As in the first edition of the YIS in Vietnam, YIS 2014 focused on young people aged 15 – 30. In this way, both the Vietnamese definition of youth (15 – 30 years old) and the international definition (15 – 24 years old) are met. The selected age range also helps ensure comparisons between Vietnamese youth and their international peers.

How were provinces and interviewees selected in YIS 2014?

In order to maximise comparability with the 2011 survey, YIS 2014 retains the four-stage design of the previous round:

  • Stage 1: Two provinces in each of the six socio-economic regions of Vietnam were randomly selected proportional to their size, using the Probability Proportional to Size methodology (PPS). The selected provinces for both surveys were: Hai Duong, Nam Dinh, Nghe An, Dien Bien, Lam Dong, Gia Lai, An Giang, Ho Chi Minh City, Long An, Binh Duong and Quang Ngai.
  • Stage 2: In each province, six census enumeration areas (three in rural areas and three in urban areas) were selected, again using the PPS method.
  • Stage 3: In each census enumeration area, 14 households for the youth sub-sample, and seven households for the adult control group were selected. In 2011, the household selection was based on information provided by the 2009 Population Census. By YIS 2014, the lists from the Population Census 2009 were out of date so the population lists were produced manually.
  • Stage 4: One person was selected in each of the selected households (one youth in each of 14 sampled households and one adult in each of the seven households).

In total, face-to-face interviews were conducted with 1,110 youth aged 15 – 30 (the target group), and 432 adults aged over 30 (the control group). While analysing the data 2014, researchers paid equal attention to all demographics of the respondents including age, gender, occupation, geography and ethnicity. However, the results showed that, similar to 2011, the awareness and behaviour of youth are most affected by their education level and economic status rather than any other factors.

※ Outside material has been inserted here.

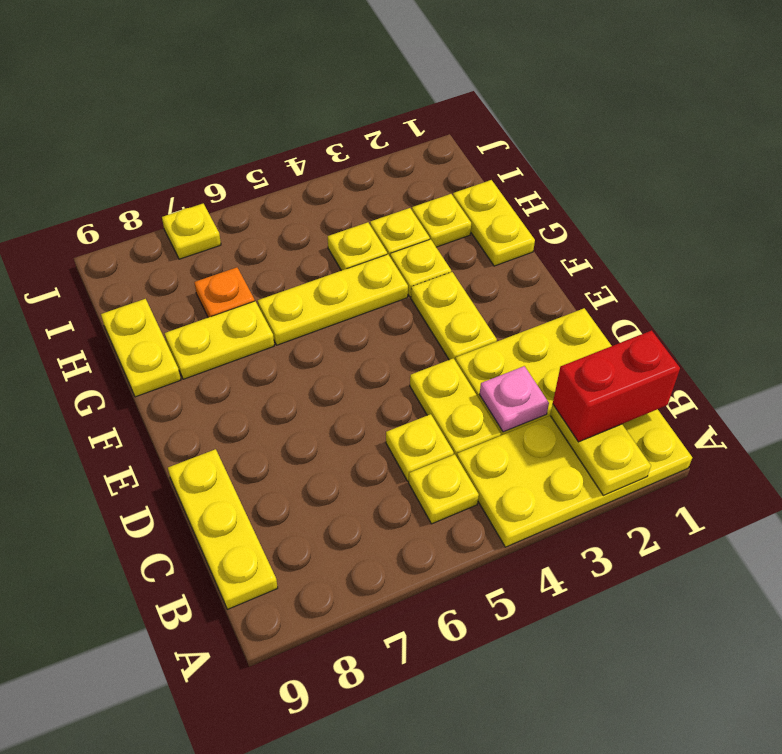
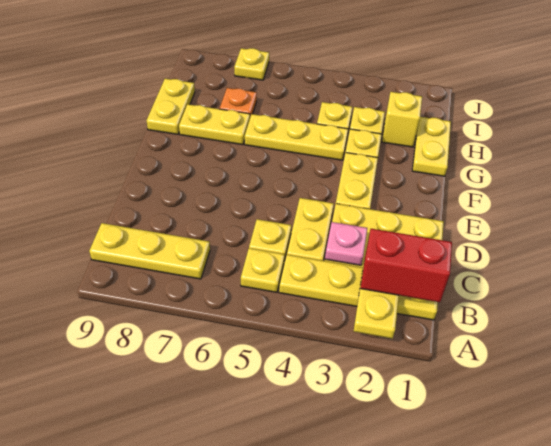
yellow 2x4 plate [457,409,692,547] -> yellow 1x4 plate [279,255,438,320]
yellow 1x3 plate [168,449,278,609] -> yellow 1x3 plate turned to [89,223,210,279]
yellow 1x1 plate [412,194,471,247] -> yellow 1x1 brick [382,92,422,147]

How were the interviews conducted?

Live&Learn undertook the field survey work from December 2013 to May 2014, with the supervision of CECODES and the support of the provincial chapters of the Vietnam Fatherland Front.

For the field work, final year students or recent graduates from different regions were recruited and trained to be enumerators. Interviews were conducted either at homes of the respondents or in neutral places, such as coffee houses. Special attention was paid to minimise potential disturbance such as the presence of the authorities or senior people at the interviews.

Based on earlier experiences, the team planned sufficient time to reach as many respondents as possible in the defined sampling points.

How can the survey findings be used?

The data provided in this report can inform improvements in anti-corruption policy and its implementation, from the perspective of the particular needs of Vietnam’s youth.

In addition, a number of interesting questions arose in analysing the YIS results and require further study. For example: what are the psychological, cultural and economic conditions that influence the gap between awareness and behaviours of youth in general and between the less educated and more educated in particular? Therefore, the report suggests some directions and a scope of work for researchers and organisations who are interested in the topic of youth integrity.